#### [PROBLEM DESCRIPTION]
Pull the text lines from all the records below and copy them word for word. Leave the pictures out of your answer.

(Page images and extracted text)
========

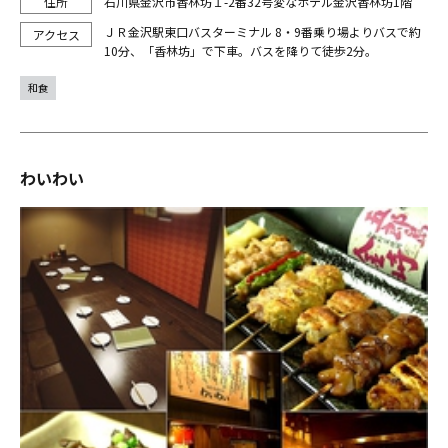
石川県金沢市香林坊１-2番32号変なホテル金沢香林坊1階
ＪＲ金沢駅東口バスターミナル 8・9番乗り場よりバスで約
10分、「香林坊」で下車。バスを降りて徒歩2分。
和食
わいわい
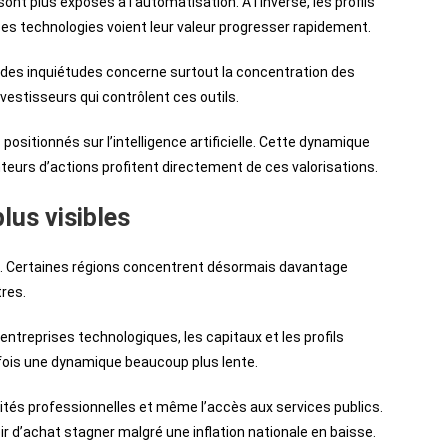
nt plus exposés à l’automatisation. À l’inverse, les profils
ces technologies voient leur valeur progresser rapidement.
e des inquiétudes concerne surtout la concentration des
estisseurs qui contrôlent ces outils.
sitionnés sur l’intelligence artificielle. Cette dynamique
urs d’actions profitent directement de ces valorisations.
plus visibles
. Certaines régions concentrent désormais davantage
tres.
ntreprises technologiques, les capitaux et les profils
fois une dynamique beaucoup plus lente.
unités professionnelles et même l’accès aux services publics.
r d’achat stagner malgré une inflation nationale en baisse.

========

#### [PROBLEM SOLUTION]
石川県金沢市香林坊１-2番32号変なホテル金沢香林坊1階
ＪＲ金沢駅東口バスターミナル 8・9番乗り場よりバスで約
10分、「香林坊」で下車。バスを降りて徒歩2分。
和食
わいわい
nt plus exposés à l’automatisation. À l’inverse, les profils
ces technologies voient leur valeur progresser rapidement.
e des inquiétudes concerne surtout la concentration des
estisseurs qui contrôlent ces outils.
sitionnés sur l’intelligence artificielle. Cette dynamique
urs d’actions profitent directement de ces valorisations.
plus visibles
. Certaines régions concentrent désormais davantage
tres.
ntreprises technologiques, les capitaux et les profils
fois une dynamique beaucoup plus lente.
unités professionnelles et même l’accès aux services publics.
r d’achat stagner malgré une inflation nationale en baisse.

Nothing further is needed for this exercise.